Stored data entries:
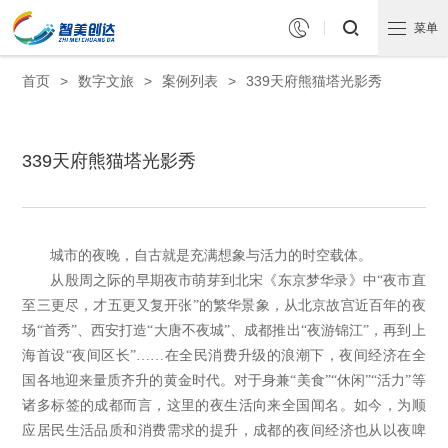


菜单
首页
>
数字文旅
>
案例列表
>
339天府熊猫塔光影秀
339天府熊猫塔光影秀
城市的夜晚，自古就是充满想象与活力的时空载体。
从殷周之际的早期夜市萌芽到北宋《东京梦华录》中“夜市直
至三更尽，才五更又复开张”的繁华景象，从北京故宫近百年的夜
场“首秀”、西安打造“大唐不夜城”、成都推出“夜游锦江”，再到上
海首设“夜间区长”……在全民消费升级的浪潮下，夜间经济在全
国各地迎来量质齐升的黄金时代。对于身兼“美食”“休闲”“活力”等
诸多标签的成都而言，这里的夜生活向来全国闻名。如今，为顺
应居民生活品质和消费需求的提升，成都的夜间经济也从以夜啤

DIRECTIONS: Take the entries above and restate them word for word, minus their images.

RESPONSE AREA:


菜单
首页
>
数字文旅
>
案例列表
>
339天府熊猫塔光影秀
339天府熊猫塔光影秀
城市的夜晚，自古就是充满想象与活力的时空载体。
从殷周之际的早期夜市萌芽到北宋《东京梦华录》中“夜市直
至三更尽，才五更又复开张”的繁华景象，从北京故宫近百年的夜
场“首秀”、西安打造“大唐不夜城”、成都推出“夜游锦江”，再到上
海首设“夜间区长”……在全民消费升级的浪潮下，夜间经济在全
国各地迎来量质齐升的黄金时代。对于身兼“美食”“休闲”“活力”等
诸多标签的成都而言，这里的夜生活向来全国闻名。如今，为顺
应居民生活品质和消费需求的提升，成都的夜间经济也从以夜啤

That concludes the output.